**** TEXTE DU DOCUMENT ****

Volume 2, numéro 1 – 2021 : VARIA

Essai conceptuel de l’irresponsabilité sociétale des entreprises pour mieux comprendre la responsabilité sociale des entreprises

Alfred Homère NGANDAM MFONDOUM, Roy Théophile MFONDOUM, Frédéric Chamberlin LOUNANG TCHATCHOUANG, et Yves Bertrand TCHAKAM MBOUWE

 

Introduction

Cette étude est la deuxième d’une série consacrée à la responsabilité sociale des entreprises (RSE) dans le cadre de l’exploitation forestière au Cameroun. L’intérêt a été antérieurement porté sur les actions et pratiques des entreprises forestières, jugées faiblement corrélées aux principes et attentes de la RSE, voire en déphasage ou complètement opposées. L’on s’est alors trouvés en droit de remettre en question ce contenu conceptuel au point de s’interroger sur son opposé, nommé pour la circonstance irresponsabilité sociétale des entreprises (ISE).

De fait, si le principe humaniste volontaire sur fond de durabilité, inspiré par la RSE, est récurrent dans les discours, il n’a pas encore été explicitement lié à son opposé littéral, l’irresponsabilité sociétale des entreprises. Pourtant, certaines pratiques néfastes ainsi que leurs impacts multiformes, qui sont spécifiques à chaque secteur d’activité et au contexte socioéconomique, souffrent plus d’une volonté manifeste de « ne pas faire » plutôt que de l’incapacité à « faire ».

Partant de cette considération, cet article interpelle le cadre de conception de l’ISE pour meilleure compréhension de la RSE. En effectuant une application aux comportements et attitudes des entreprises d’exploitation forestière, les questions suivantes permettent d’orienter le raisonnement : en quoi les pratiques des exploitants forestiers s’opposent-elles aux principes et attentes de la RSE? Comment peut s’organiser le contenu conceptuel de l’ISE préexistant à la RSE? Réciproquement, en quoi la réorganisation contextuelle de la RSE peut permettre d’anticiper, sinon de minimiser l’ISE dans un secteur d’activité?

**** DONNÉES EXTRAITES ****

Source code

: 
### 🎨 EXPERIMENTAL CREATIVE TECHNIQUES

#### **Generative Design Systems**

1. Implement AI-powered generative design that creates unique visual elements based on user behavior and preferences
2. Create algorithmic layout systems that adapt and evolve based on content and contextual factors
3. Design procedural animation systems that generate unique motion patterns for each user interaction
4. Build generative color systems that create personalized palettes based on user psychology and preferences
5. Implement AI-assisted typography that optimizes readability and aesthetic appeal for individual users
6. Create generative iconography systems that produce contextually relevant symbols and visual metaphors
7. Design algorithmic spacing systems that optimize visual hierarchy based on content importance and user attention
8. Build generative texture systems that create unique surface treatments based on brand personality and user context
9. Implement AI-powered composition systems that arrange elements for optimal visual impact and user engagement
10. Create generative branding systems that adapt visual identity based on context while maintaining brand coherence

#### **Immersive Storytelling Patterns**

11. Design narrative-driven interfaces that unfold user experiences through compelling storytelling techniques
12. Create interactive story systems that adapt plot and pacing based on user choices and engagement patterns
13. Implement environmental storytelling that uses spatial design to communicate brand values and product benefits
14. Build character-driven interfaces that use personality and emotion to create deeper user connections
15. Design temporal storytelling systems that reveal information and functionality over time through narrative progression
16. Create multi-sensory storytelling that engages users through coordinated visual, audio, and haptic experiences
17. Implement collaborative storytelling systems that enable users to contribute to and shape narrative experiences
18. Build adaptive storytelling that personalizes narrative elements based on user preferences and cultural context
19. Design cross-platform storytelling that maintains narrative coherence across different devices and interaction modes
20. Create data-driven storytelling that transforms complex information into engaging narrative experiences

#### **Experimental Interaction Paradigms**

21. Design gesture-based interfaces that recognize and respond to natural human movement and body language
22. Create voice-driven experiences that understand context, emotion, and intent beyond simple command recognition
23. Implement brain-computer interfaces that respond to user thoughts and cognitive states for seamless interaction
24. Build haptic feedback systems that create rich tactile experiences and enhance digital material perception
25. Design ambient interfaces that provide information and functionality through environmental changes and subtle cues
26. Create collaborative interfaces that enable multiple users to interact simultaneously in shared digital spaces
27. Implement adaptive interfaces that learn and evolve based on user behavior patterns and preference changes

****

**TRAVAIL DEMANDÉ:**
- a) Répondez aux trois questions suivantes à partir du texte du document.
(i) Dans quel pays se déroule l'exploitation forestière étudiée par la série ?
(ii) Quelle place cette étude occupe-t-elle dans la série ?
(iii) Par quel sigle l'irresponsabilité sociétale des entreprises est-elle désignée ?
- b) Donnez la liste complète des auteurs nommés dans le texte du document.
Appuyez-vous uniquement sur le texte du document pour répondre.

**RÉPONSES PAR TÂCHE:**
- a)
(i) Au Cameroun.
(ii) C'est la deuxième étude de la série.
(iii) ISE.

- b)
- Alfred Homère NGANDAM MFONDOUM
- Roy Théophile MFONDOUM
- Frédéric Chamberlin LOUNANG TCHATCHOUANG
- Yves Bertrand TCHAKAM MBOUWE